There are now 1000’s of ebikes on the market, and every salesman tells you theirs is the best. But how do you choose the right e-bike for your needs? Here are the main things you need to consider, and how you can avoid getting a e-bike which is either too expensive or not suitable for what you need from it.
1. Pedelec or not? In order to comply with European law on e-bikes, you will need to have a driving licence and insurance to use a non-pedelec electric bike. Non-pedelec bikes are classed as motor propelled vehicles. For the remainder of this post, we will concentrate ONLY on PEDELEC e-bikes. Pedelec e-bikes are e-bikes where the electric power will only kick in when you are pedalling, and once you stop pedalling, the electric power will cease.
2. Range. Probably the most misunderstood area in e-bike technology. Many people assume that the more powerful the battery they get, the more distance they are going to get out of it. This is not always the case. If you have a very powerful motor, and your bike can reach high speeds, then it is likely that you will get a lot less out of your battery than if you had a less high-powered e-bike.
There are also bikes on the market, that have energy saving technology built in. For example, some bikes will deliver less power to you when you don’t need it: when you cycle along, you may encounter different terrain, such as relatively flat areas and other quite hilly spots. While you are cycling on the flatter areas you will be putting less pressure on the crank (pedals) and the more intelligent e-bikes will sense that. They will deliver less power accordingly. Once you hit a hillier spot,the pressure will go back on the crank and the bike will deliver more power to you to assist with the hill.
In order to reach a higher range on the more intelligent bikes, you do need to manage your use of the high medium and low power options and your gearing, to ensure that the bike is doing less work for the same result. With time, it is possible to learn how to extend the range of these bikes quite significantly.
However, these bikes tend to be the more expensive bikes on the market, the majority of pedelec bikes deliver the same quality of power to the motor at all times, and the battery will not last as long.
The weight of the bike rider is also a major factor in battery range, as are the conditions, such as hills or headwinds. If the manufacturer is telling you the range of the bike is 60km, you can be sure that is in the best conditions with an adult weighing 70kg or less. So it is usually fair to assume that you will get about 70% of that range out of the bike, so in this case about 40km, before you have to recharge.

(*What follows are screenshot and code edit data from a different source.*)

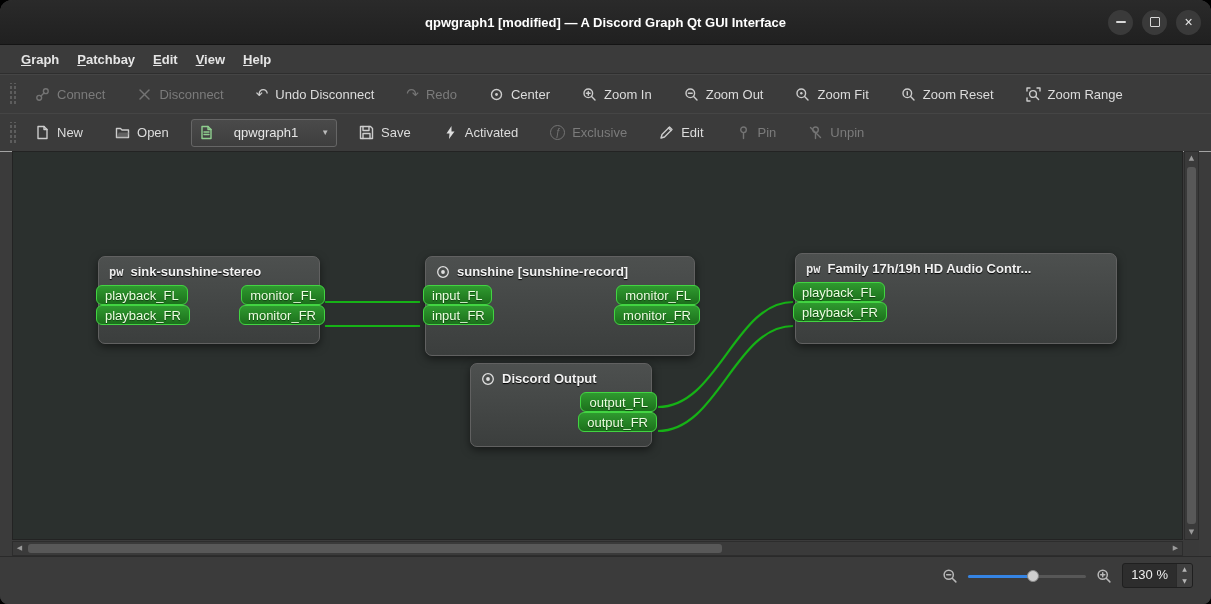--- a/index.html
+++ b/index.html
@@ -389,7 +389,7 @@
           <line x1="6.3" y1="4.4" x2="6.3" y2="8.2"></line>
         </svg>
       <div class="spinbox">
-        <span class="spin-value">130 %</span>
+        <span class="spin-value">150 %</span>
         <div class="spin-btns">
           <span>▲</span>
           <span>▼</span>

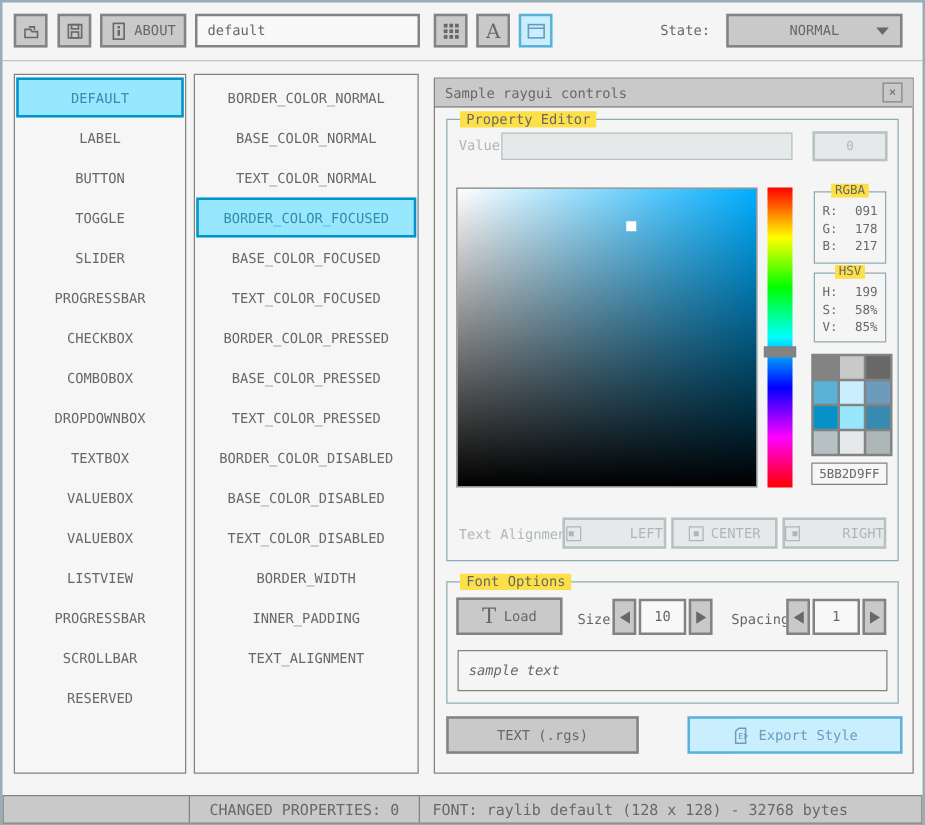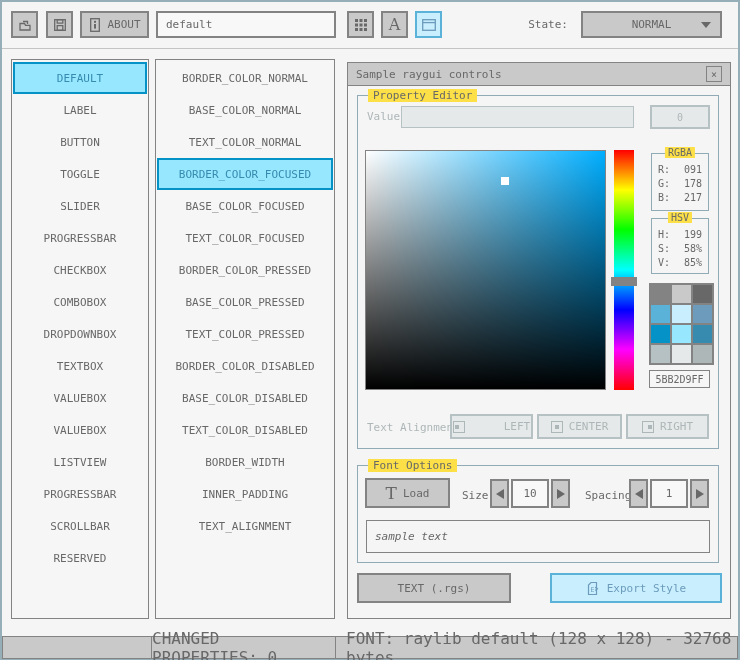--- a/index.html
+++ b/index.html
@@ -322,7 +322,7 @@
         </span>
       <span>CENTER</span>
     </div>
-    <div class="abs dis-btn" style="left:278px; top:351px; width:83px; height:25px;">
+    <div class="abs dis-btn" style="left:278px; top:351px; width:83px; height:25px;justify-content:space-between;">
       <span class="align-icon r">
           <span class="dot"></span>
         </span>

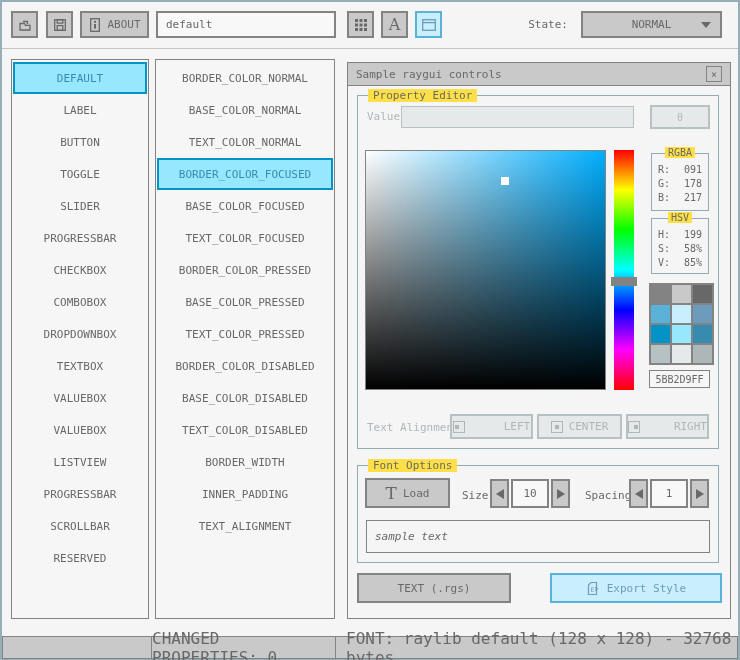--- a/index.html
+++ b/index.html
@@ -118,7 +118,7 @@
   
   #statusbar {
     position:absolute; left:2px; top:636px; width:736px; height:23px;
-    background:#C9C9C9; border:1px solid #838383; display:flex; font-size:16px; color:#686868;
+    background:#C9C9C9; border:1px solid #838383; display:flex; font-size:12px; color:#686868;
   }
   #statusbar .sec { display:flex; align-items:center; }
   #status-sec1 { width:148px; }

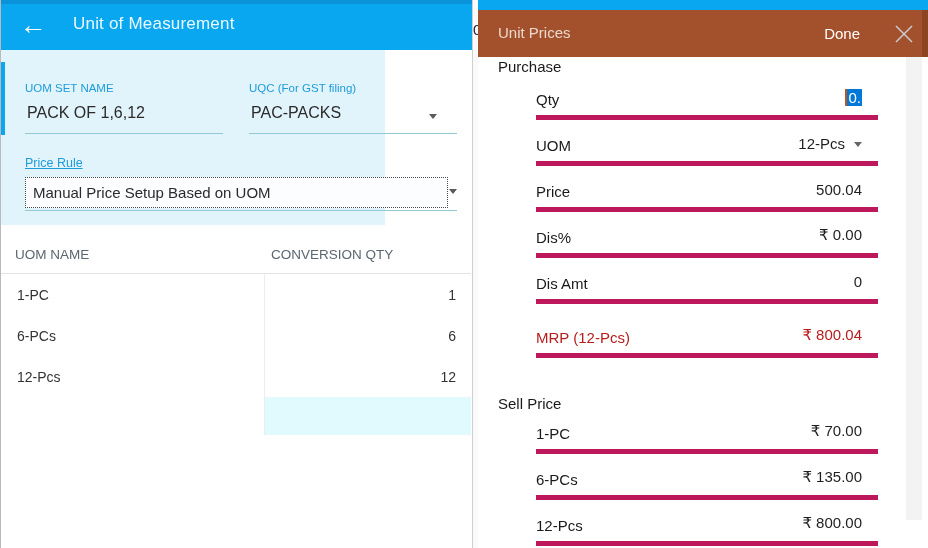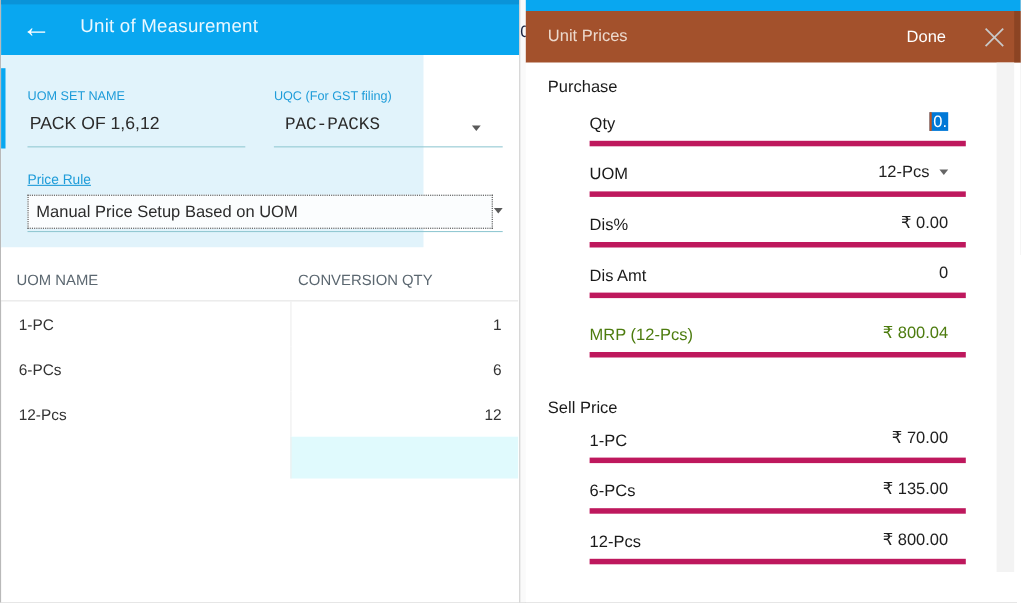--- a/index.html
+++ b/index.html
@@ -44,7 +44,7 @@
   .ov-body{position:absolute;left:0;top:47px;width:450px;height:491px;background:#fff;}
   .scroll-gutter{position:absolute;right:6px;top:0;width:16px;height:463px;background:#f3f3f3;}
   .section-h{margin:0 0 0 20px;font-size:15px;color:#1a1a1a;height:20px;line-height:20px;}
-  .section-h.purchase{padding-top:13px;}
+  .section-h.purchase{}
   .section-h.sell{margin-top:36px;height:19px;line-height:19px;}
   .rows{margin:0 50px 0 58px;position:relative;z-index:3;}
   .prow{position:relative;height:41px;border-bottom:5px solid #be185d;}

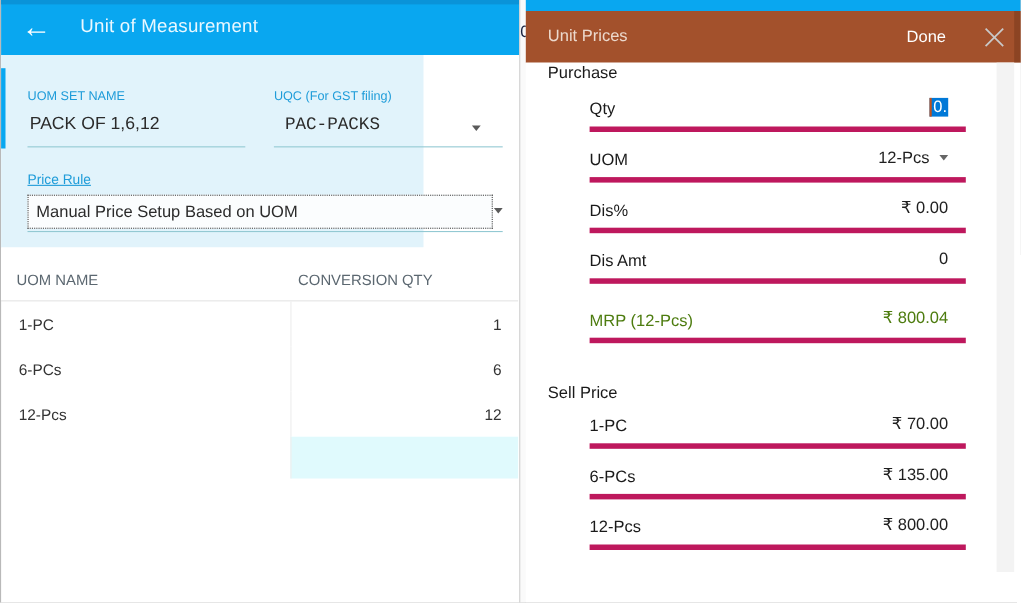--- a/index.html
+++ b/index.html
@@ -77,7 +77,7 @@
       <div class="f-line" style="left:24px;top:83px;width:198px;"></div>
 
       <div class="f-label" style="left:248px;top:32px;">UQC (For GST filing)</div>
-      <div class="f-value" style="left:258px;top:54px;font-family:Liberation Mono, monospace;">PAC-PACKS</div>
+      <div class="f-value" style="left:250px;top:54px;">PAC-PACKS</div>
       <span class="caret caret-abs" style="left:428px;top:64px;"></span>
       <div class="f-line" style="left:248px;top:83px;width:208px;"></div>
 

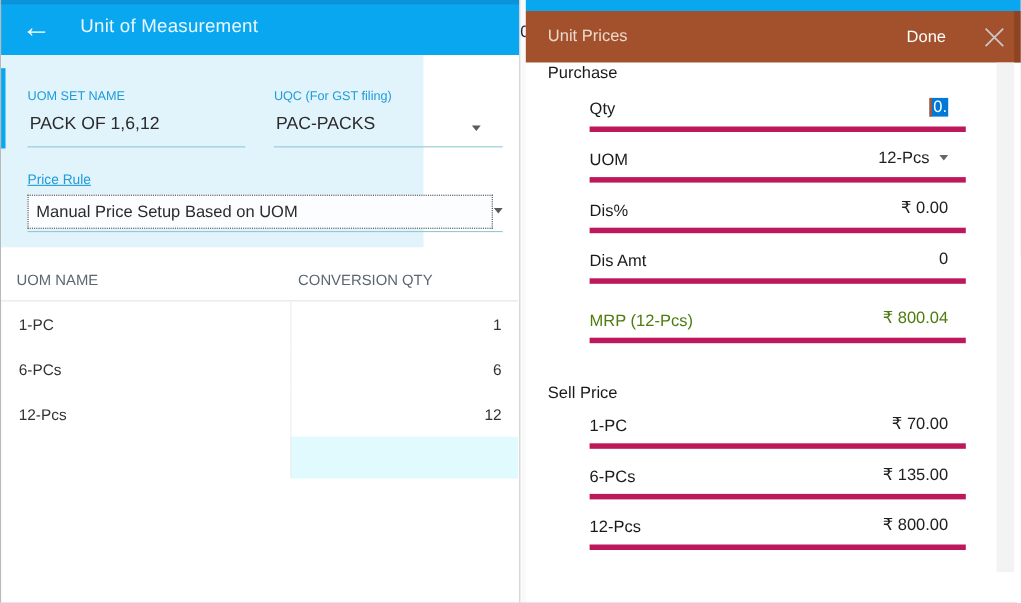--- a/index.html
+++ b/index.html
@@ -142,6 +142,10 @@
             <span class="val">12-Pcs<span class="caret"></span></span>
           </div>
           <div class="prow">
+            <span class="lbl">Price</span>
+            <span class="val">500.04</span>
+          </div>
+          <div class="prow">
             <span class="lbl">Dis%</span>
             <span class="val">₹ 0.00</span>
           </div>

3. Speed. In order to comply with European regulations, any pedelec e-bike that can reach more than 25km per hour will require a driving licence and insurance. Many ebikes on the market are limited to 25km per hour, and if you attempt to reach more than that, the bike will slow you down. In most cases, 25km is a decent speed to reach, and is up to 2.5 times the average speed of the recreational cyclist.
4. Battery. While it is important to consider the power of the battery (usually expressed in w/h or ah), it is also crucial to know how long the battery is likely to last, as the average battery can cost upwards of €300 to replace. All batteries have a finite number of charges they can take, some are in the region of 1100, but many are only 500. So if you have a bike with a range of 40km, you will only get 20,000 miles out if it, or, if you are using it every day, your battery life will be less than 2 years.
5. Warranty. This is a very important factor to consider, as most e-bikes cost more than €1500 and this is not an amount to spend lightly. The longer the warranty period the better, and the warranty should cover the motor AND the battery. Many ebikes have warranty periods of 1 year or less, mainly due to the battery limitations discussed in 4. above.
6. and finally,Price. Like anything else in life, with e-bikes you get what you pay for. If your bike has a good battery, a high range and long battery life (e.g. 1100 charges), you are going to get a much longer life from it, in some cases up to 5 times the life of another e-bike, so it is worth considering all of the factors in 1-5 above before choosing. Typically the bigger brands (Kalkhoff, BH, Flyer etc. ) come with 2 years’ warranty as a minimum, and will hold their resale value as a result.
So in conclusion, you need to decide how much and in what conditions you are going to use your e-bike before investing. If you are using it for commuting, it is very important not to run out of power, but you may be doing relatively short distances, and could manage on a bike with a range of only 40km per charge, however, remember that this battery will likely only last 500 charges. With some of the higher spec bikes, doing 40km a day you will need to charge your battery only once or twice a week. If you want to do long distances, then you will need to go for a battery with a long range, as the batteries often take up to 6 hours to fully recharge if they are flat.
Most e-bike sellers will give you a test-drive, so make sure you use that facility. If they don’t offer you a test drive, ask yourself why? Many will even rent you the bike for a day, and then knock the price of the rental off the sale price, so just ask!